Several suffered acid burns to their hands, arms and faces.

Another four people were treated at the scene.

“Of the 13 injured, four were treated and released and nine were transported to a local hospital, ” Reno Officer Tim Broadway said.

“There were seven children and two adults taken to the hospital with chemical burns to their arms, hands and face. None of the injuries are life-threatening, but we do not know their exact condition,” he said.

Broadway said they were hurt in an explosion caused by a tornado experiment, in which chemicals were mixed incorrectly. The Reno fire chief has called what happened a “chemical flash”.

“It was terrifying, “ said one of the experiment attendee, whose two daughters ages 6 and 4, a nephew and a niece were treated for burns on their arms and legs.

 “The one tornado wasn’t going, no one really thought anything of it and then she was like, I forgot to add this and added it, then everything exploded.”

Police said emergency crews were called to reports of a possible explosion shortly after 4pm local time on Wednesday.

City of Reno spokesman Matthew Brown said a preliminary investigation found that, rather than an explosion, the routine experiment had created a “chemical flash”.

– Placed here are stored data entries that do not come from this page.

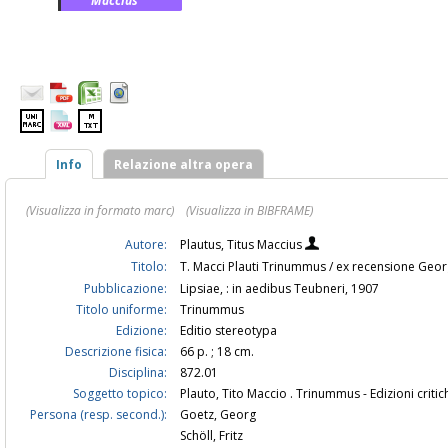
Maccius
Info
Relazione altra opera
(Visualizza in formato marc)
(Visualizza in BIBFRAME)
Autore:
Plautus, Titus Maccius
Titolo:
T. Macci Plauti Trinummus / ex recensione Georg
Pubblicazione:
Lipsiae, : in aedibus Teubneri, 1907
Titolo uniforme:
Trinummus
Edizione:
Editio stereotypa
Descrizione fisica:
66 p. ; 18 cm.
Disciplina:
872.01
Soggetto topico:
Plauto, Tito Maccio . Trinummus - Edizioni critic
Persona (resp. second.):
Goetz, Georg
Schöll, Fritz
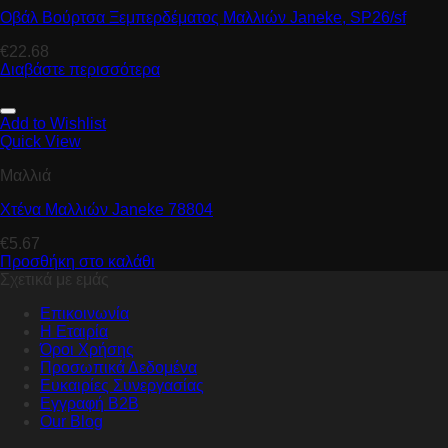
Οβάλ Βούρτσα Ξεμπερδέματος Μαλλιών Janeke, SP26/sf
€
22.68
Διαβάστε περισσότερα
Add to Wishlist
Quick View
Μαλλιά
Χτένα Μαλλιών Janeke 78804
€
5.67
Προσθήκη στο καλάθι
Σχετικά με εμάς
Επικοινωνία
Η Εταιρία
Όροι Χρήσης
Προσωπικά Δεδομένα
Ευκαιρίες Συνεργασίας
Εγγραφή B2B
Our Blog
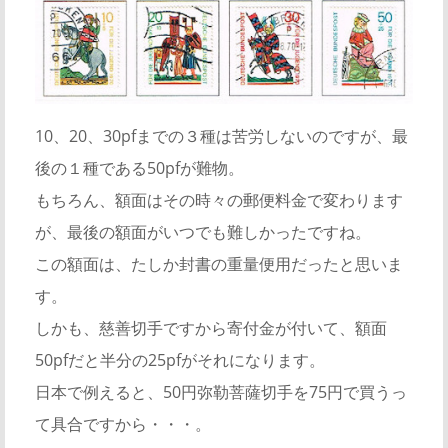
10、20、30pfまでの３種は苦労しないのですが、最
後の１種である50pfが難物。
もちろん、額面はその時々の郵便料金で変わります
が、最後の額面がいつでも難しかったですね。
この額面は、たしか封書の重量便用だったと思いま
す。
しかも、慈善切手ですから寄付金が付いて、額面
50pfだと半分の25pfがそれになります。
日本で例えると、50円弥勒菩薩切手を75円で買うっ
て具合ですから・・・。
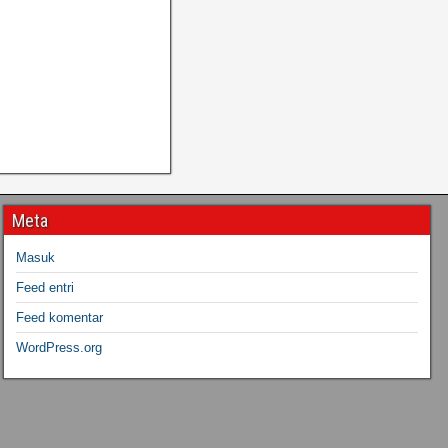
Meta
Masuk
Feed entri
Feed komentar
WordPress.org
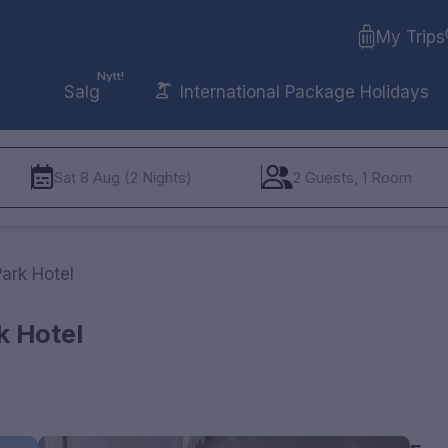
My Trips
Nytt!
Salg
International Package Holidays
Sat 8 Aug (2 Nights)
2 Guests, 1 Room
ark Hotel
k Hotel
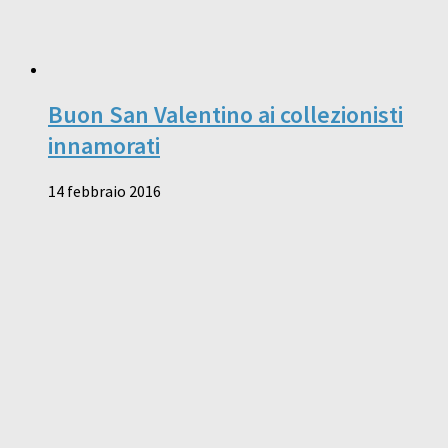
Buon San Valentino ai collezionisti
innamorati
14 febbraio 2016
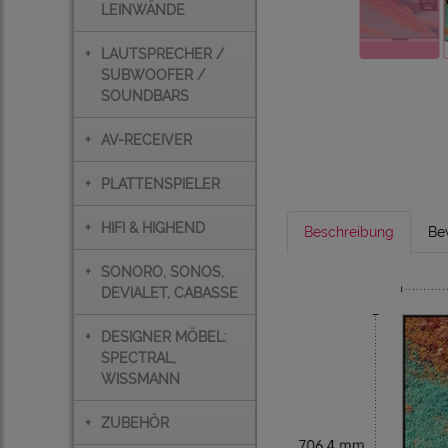
LEINWÄNDE
+
LAUTSPRECHER /
SUBWOOFER /
SOUNDBARS
+
AV-RECEIVER
+
PLATTENSPIELER
+
HIFI & HIGHEND
Beschreibung
Be
+
SONORO, SONOS,
DEVIALET, CABASSE
+
DESIGNER MÖBEL:
SPECTRAL,
WISSMANN
+
ZUBEHÖR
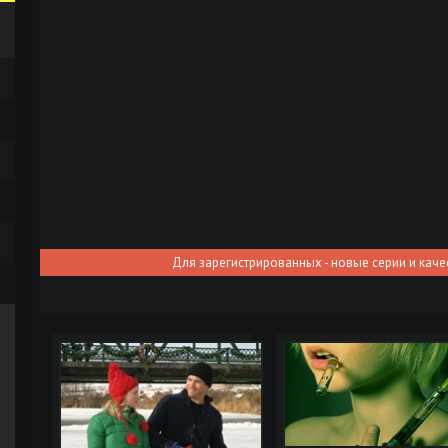
Для зарегистрированных - новые серии и каче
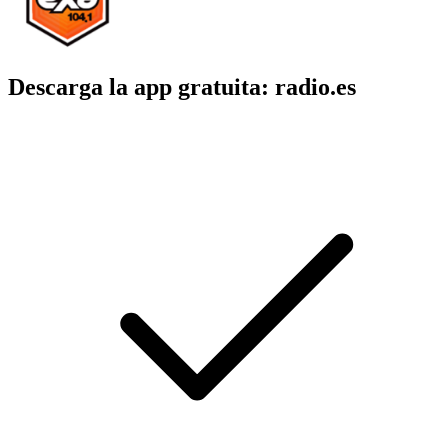
Descarga la app gratuita: radio.es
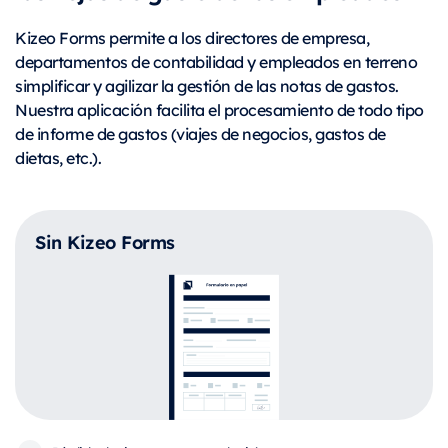
Kizeo Forms permite a los directores de empresa,
departamentos de contabilidad y empleados en terreno
simplificar y agilizar la gestión de las notas de gastos.
Nuestra aplicación facilita el procesamiento de todo tipo
de informe de gastos (viajes de negocios, gastos de
dietas, etc.).
Sin Kizeo Forms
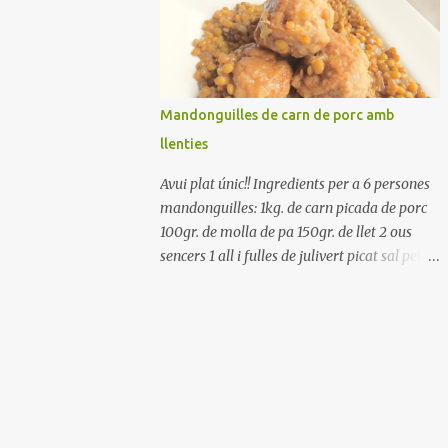
Renteu els pebrots i talleu-los a trossets.
Renteu les tomates i talleu-les a octaus.
Talleu les olives a rodanxes. Una hora abans
de portar a la taula, poseu els cigrons, ben
escorreguts, en un bol, amb la resta
Mandonguilles de carn de porc amb
d'ingredients: les tomates, el pebrot, la ceba,
llenties
(escorreguda), les olives i la tonyina
esmicolada. Amaniu amb sal i oli... bon
Avui plat únic!! Ingredients per a 6 persones
profit!!
mandonguilles: 1kg. de carn picada de porc
100gr. de molla de pa 150gr. de llet 2 ous
sencers 1 all i fulles de julivert picat sal pebre
negre molt farina per enfarinar oli d'oliva
verge extra llenties: 500gr. de llenties petites
(pardina) 2 cebes grosses 3 grans d'all 1/2
porro 150cc. de vi blanc sec brou de verdures
o bé aigua Preparació A les llenties pardina,
no els fa falta estar en remull; jo mai les hi
poso, la cocció pot durar entre 40 i 50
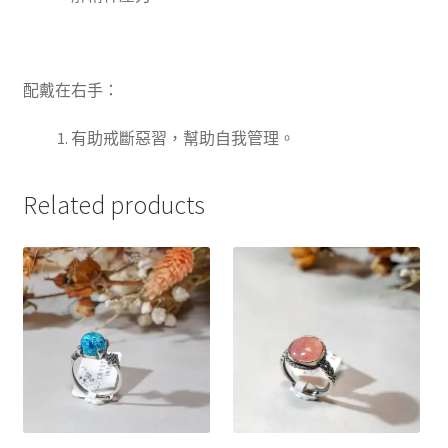
配戴在右手：
有助戒斷惡習，幫助自我管理
。
Related products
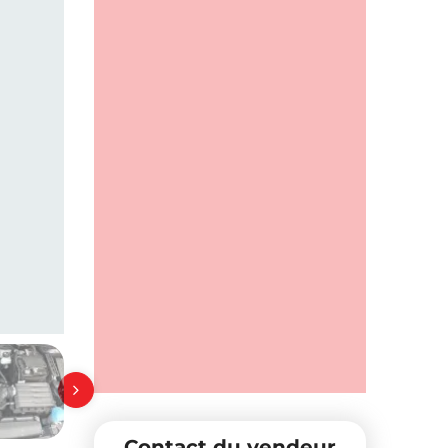
Contact du vendeur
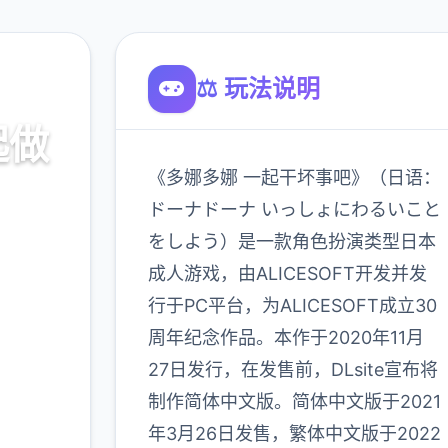
⚖️ 玩法说明
起做
《多娜多娜 一起干坏事吧》（日语：
ドーナドーナ いっしょにわるいこと
をしよう）是一款角色扮演类型日本
口，官
成人游戏，由ALICESOFT开发并发
略
行于PC平台，为ALICESOFT成立30
周年纪念作品。本作于2020年11月
900K
27日发行，在发售前，DLsite宣布将
玩家
制作简体中文版。简体中文版于2021
年3月26日发售，繁体中文版于2022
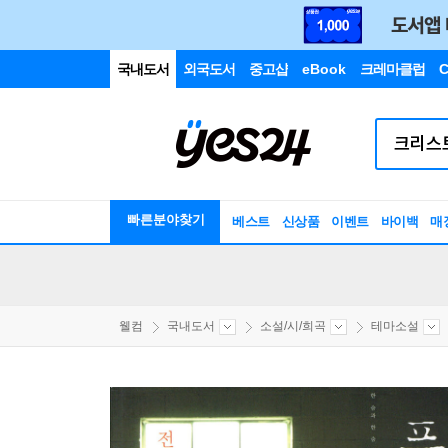
국내도서
외국도서
중고샵
eBook
크레마클럽
C
빠른분야찾기
베스트
신상품
이벤트
바이백
매
웰컴
국내도서
소설/시/희곡
테마소설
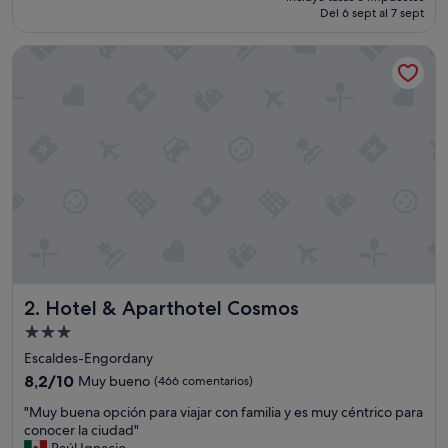
actual
Del 6 sept al 7 sept
bueno,
es
(704 comentarios)
de
Hotel & Aparthotel Cosmos
67 €
Hotel & Aparthotel Cosmos
2. Hotel & Aparthotel Cosmos
Alojamiento
de
Escaldes-Engordany
3.0 estrellas
8.2
8,2/10
Muy bueno
(466 comentarios)
sobre
"
"Muy buena opción para viajar con familia y es muy céntrico para
10,
M
conocer la ciudad"
Muy
u
Raúl Ignacio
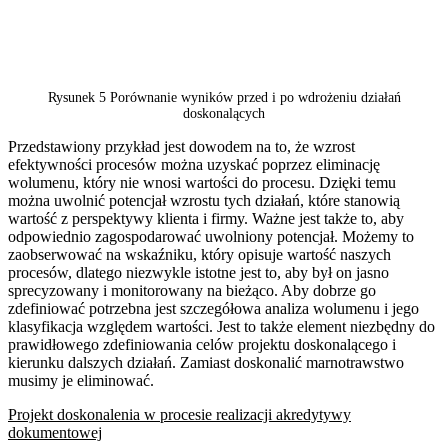
Rysunek 5 Porównanie wyników przed i po wdrożeniu działań
doskonalących
Przedstawiony przykład jest dowodem na to, że wzrost
efektywności procesów można uzyskać poprzez eliminację
wolumenu, który nie wnosi wartości do procesu. Dzięki temu
można uwolnić potencjał wzrostu tych działań, które stanowią
wartość z perspektywy klienta i firmy. Ważne jest także to, aby
odpowiednio zagospodarować uwolniony potencjał. Możemy to
zaobserwować na wskaźniku, który opisuje wartość naszych
procesów, dlatego niezwykle istotne jest to, aby był on jasno
sprecyzowany i monitorowany na bieżąco. Aby dobrze go
zdefiniować potrzebna jest szczegółowa analiza wolumenu i jego
klasyfikacja względem wartości. Jest to także element niezbędny do
prawidłowego zdefiniowania celów projektu doskonalącego i
kierunku dalszych działań. Zamiast doskonalić marnotrawstwo
musimy je eliminować.
Projekt doskonalenia w procesie realizacji akredytywy
dokumentowej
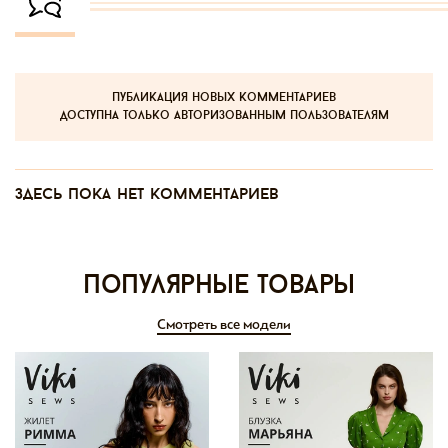
публикация новых комментариев
доступна только авторизованным пользователям
Здесь пока нет комментариев
Популярные товары
Смотреть все модели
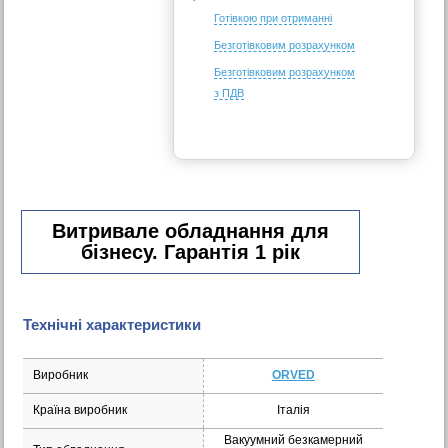
Готівкою при отриманні
Безготівковим розрахунком
Безготівковим розрахунком
з ПДВ
Витривале обладнання для
бізнесу. Гарантія 1 рік
Технічні характеристики
Виробник
ORVED
Країна виробник
Італія
Вакуумний безкамерний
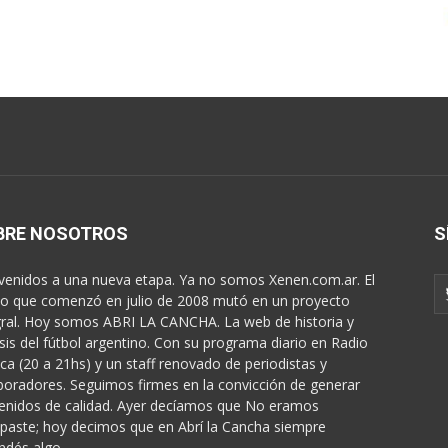
BRE NOSOTROS
S
venidos a una nueva etapa. Ya no somos Xenen.com.ar. El
o que comenzó en julio de 2008 mutó en un proyecto
gral. Hoy somos ABRI LA CANCHA. La web de historia y
isis del fútbol argentino. Con su programa diario en Radio
ica (20 a 21hs) y un staff renovado de periodistas y
boradores. Seguimos firmes en la convicción de generar
enidos de calidad. Ayer decíamos que No eramos
paste; hoy decimos que en Abrí la Cancha siempre
ndés algo...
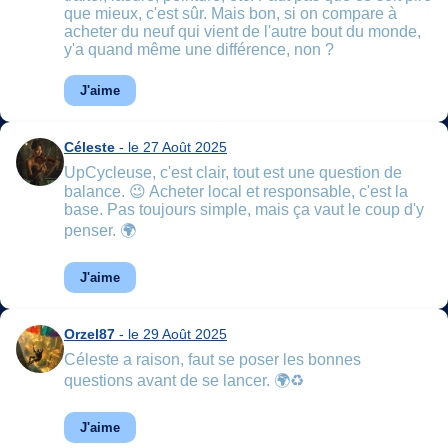
que mieux, c'est sûr. Mais bon, si on compare à
acheter du neuf qui vient de l'autre bout du monde,
y'a quand même une différence, non ?
J'aime
Céleste
- le 27 Août 2025
UpCycleuse, c'est clair, tout est une question de
balance. 😉 Acheter local et responsable, c'est la
base. Pas toujours simple, mais ça vaut le coup d'y
penser. 🌍
J'aime
Orzel87
- le 29 Août 2025
Céleste a raison, faut se poser les bonnes
questions avant de se lancer. 🌍♻️
J'aime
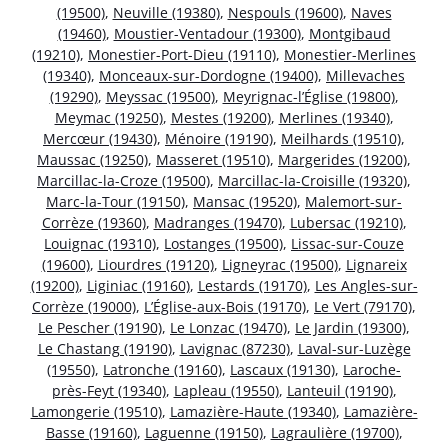
(19500)
,
Neuville (19380)
,
Nespouls (19600)
,
Naves
(19460)
,
Moustier-Ventadour (19300)
,
Montgibaud
(19210)
,
Monestier-Port-Dieu (19110)
,
Monestier-Merlines
(19340)
,
Monceaux-sur-Dordogne (19400)
,
Millevaches
(19290)
,
Meyssac (19500)
,
Meyrignac-l’Église (19800)
,
Meymac (19250)
,
Mestes (19200)
,
Merlines (19340)
,
Mercœur (19430)
,
Ménoire (19190)
,
Meilhards (19510)
,
Maussac (19250)
,
Masseret (19510)
,
Margerides (19200)
,
Marcillac-la-Croze (19500)
,
Marcillac-la-Croisille (19320)
,
Marc-la-Tour (19150)
,
Mansac (19520)
,
Malemort-sur-
Corrèze (19360)
,
Madranges (19470)
,
Lubersac (19210)
,
Louignac (19310)
,
Lostanges (19500)
,
Lissac-sur-Couze
(19600)
,
Liourdres (19120)
,
Ligneyrac (19500)
,
Lignareix
(19200)
,
Liginiac (19160)
,
Lestards (19170)
,
Les Angles-sur-
Corrèze (19000)
,
L’Église-aux-Bois (19170)
,
Le Vert (79170)
,
Le Pescher (19190)
,
Le Lonzac (19470)
,
Le Jardin (19300)
,
Le Chastang (19190)
,
Lavignac (87230)
,
Laval-sur-Luzège
(19550)
,
Latronche (19160)
,
Lascaux (19130)
,
Laroche-
près-Feyt (19340)
,
Lapleau (19550)
,
Lanteuil (19190)
,
Lamongerie (19510)
,
Lamazière-Haute (19340)
,
Lamazière-
Basse (19160)
,
Laguenne (19150)
,
Lagraulière (19700)
,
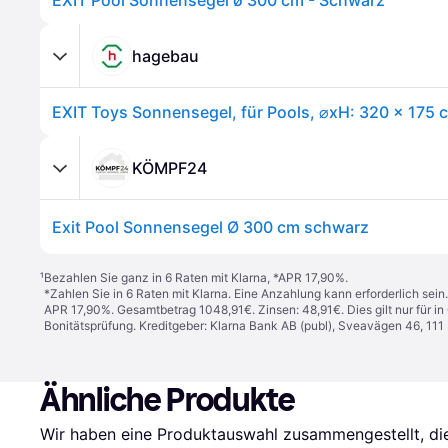
EXIT Pool Sonnensegel ø 300 cm - Schwarz
hagebau
EXIT Toys Sonnensegel, für Pools, ⌀xH: 320 x 175 
KÖMPF24
Exit Pool Sonnensegel Ø 300 cm schwarz
¹
Bezahlen Sie ganz in 6 Raten mit Klarna, *APR 17,90%.
*Zahlen Sie in 6 Raten mit Klarna. Eine Anzahlung kann erforderlich sei
APR 17,90%. Gesamtbetrag 1048,91€. Zinsen: 48,91€. Dies gilt nur für 
Bonitätsprüfung. Kreditgeber: Klarna Bank AB (publ), Sveavägen 46, 11
Ähnliche Produkte
Wir haben eine Produktauswahl zusammengestellt, die 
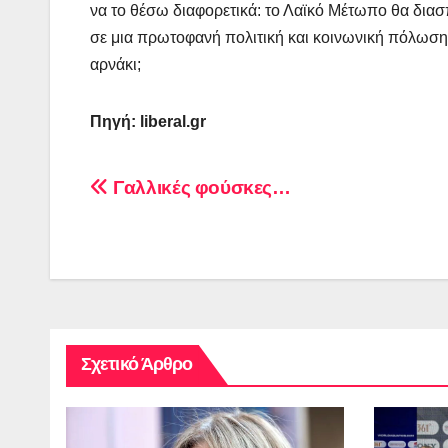
να το θέσω διαφορετικά: το Λαϊκό Μέτωπο θα διασ
σε μια πρωτοφανή πολιτική και κοινωνική πόλωση
αρνάκι;
Πηγή: liberal.gr
Πλοήγηση
Γαλλικές φούσκες…
άρθρων
Σχετικό Άρθρο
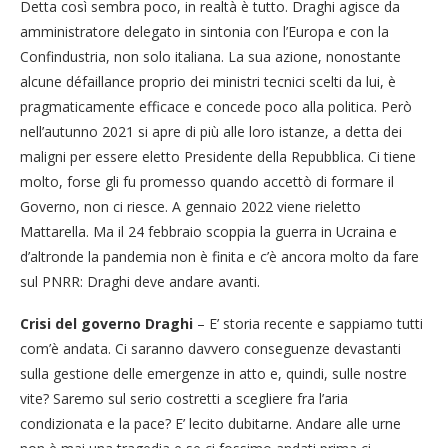
Detta così sembra poco, in realtà è tutto. Draghi agisce da
amministratore delegato in sintonia con l’Europa e con la
Confindustria, non solo italiana. La sua azione, nonostante
alcune défaillance proprio dei ministri tecnici scelti da lui, è
pragmaticamente efficace e concede poco alla politica. Però
nell’autunno 2021 si apre di più alle loro istanze, a detta dei
maligni per essere eletto Presidente della Repubblica. Ci tiene
molto, forse gli fu promesso quando accettò di formare il
Governo, non ci riesce. A gennaio 2022 viene rieletto
Mattarella. Ma il 24 febbraio scoppia la guerra in Ucraina e
d’altronde la pandemia non è finita e c’è ancora molto da fare
sul PNRR: Draghi deve andare avanti.
Crisi del governo Draghi
– E’ storia recente e sappiamo tutti
com’è andata. Ci saranno davvero conseguenze devastanti
sulla gestione delle emergenze in atto e, quindi, sulle nostre
vite? Saremo sul serio costretti a scegliere fra l’aria
condizionata e la pace? E’ lecito dubitarne. Andare alle urne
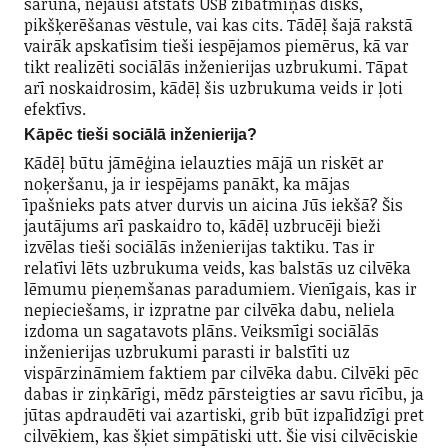
saruna, nejauši atstāts USB zibatmiņas disks,
pikšķerēšanas vēstule, vai kas cits.
Tādēļ šajā rakstā
vairāk apskatīsim tieši iespējamos piemērus, kā var
tikt realizēti sociālās inženierijas uzbrukumi. Tāpat
arī noskaidrosim, kādēļ šis uzbrukuma veids ir ļoti
efektīvs.
Kāpēc tieši sociālā inženierija?
Kādēļ būtu jāmēģina ielauzties mājā un riskēt ar
noķeršanu, ja ir iespējams panākt, ka mājas
īpašnieks pats atver durvis un aicina Jūs iekšā? Šis
jautājums arī paskaidro to, kādēļ uzbrucēji bieži
izvēlas tieši sociālās inženierijas taktiku. Tas ir
relatīvi lēts uzbrukuma veids, kas balstās uz cilvēka
lēmumu pieņemšanas paradumiem. Vienīgais, kas ir
nepieciešams, ir izpratne par cilvēka dabu, neliela
izdoma un sagatavots plāns. Veiksmīgi sociālās
inženierijas uzbrukumi parasti ir balstīti uz
vispārzināmiem faktiem par cilvēka dabu. Cilvēki pēc
dabas ir ziņkārīgi, mēdz pārsteigties ar savu rīcību, ja
jūtas apdraudēti vai azartiski, grib būt izpalīdzīgi pret
cilvēkiem, kas šķiet simpātiski utt. Šie visi cilvēciskie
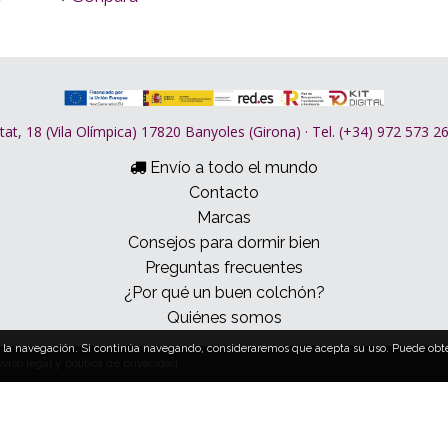
tat, 18 (Vila Olímpica) 17820 Banyoles (Girona) · Tel. (+34) 972 573 
Envío a todo el mundo
Contacto
Marcas
Consejos para dormir bien
Preguntas frecuentes
¿Por qué un buen colchón?
Quiénes somos
sobre la navegación. Si continúa navegando, consideraremos que acepta su uso. Puede o
viso legal y política de privacidad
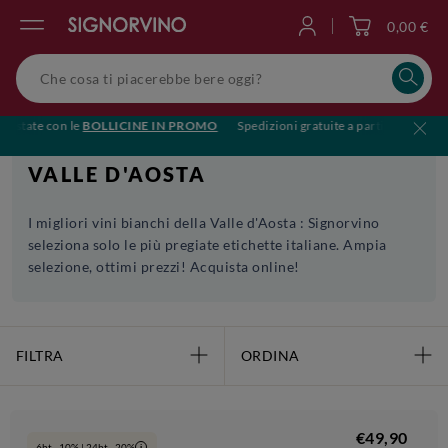
0,00 €
Accedi
l'estate con le
BOLLICINE IN PROMO
Spedizioni gratuite a partire da €119
VALLE D'AOSTA
I migliori vini bianchi della Valle d'Aosta : Signorvino
seleziona solo le più pregiate etichette italiane. Ampia
selezione, ottimi prezzi! Acquista online!
FILTRA
ORDINA
€49,90
6bt - 10% | 24bt - 20%
i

He said the effect was similar to that of someone throwing petrol on a fire.

The museum tweeted that preliminary reports of an explosion were inaccurate.

“A routine science demonstration didn’t happen as usual causing a flash,” it posted. “The Discovery is focused on the safety of its visitors at this time”.

Officials said museum staff were using methyl alcohol and boric acid mixture to exhibit the whirling effect of a tornado.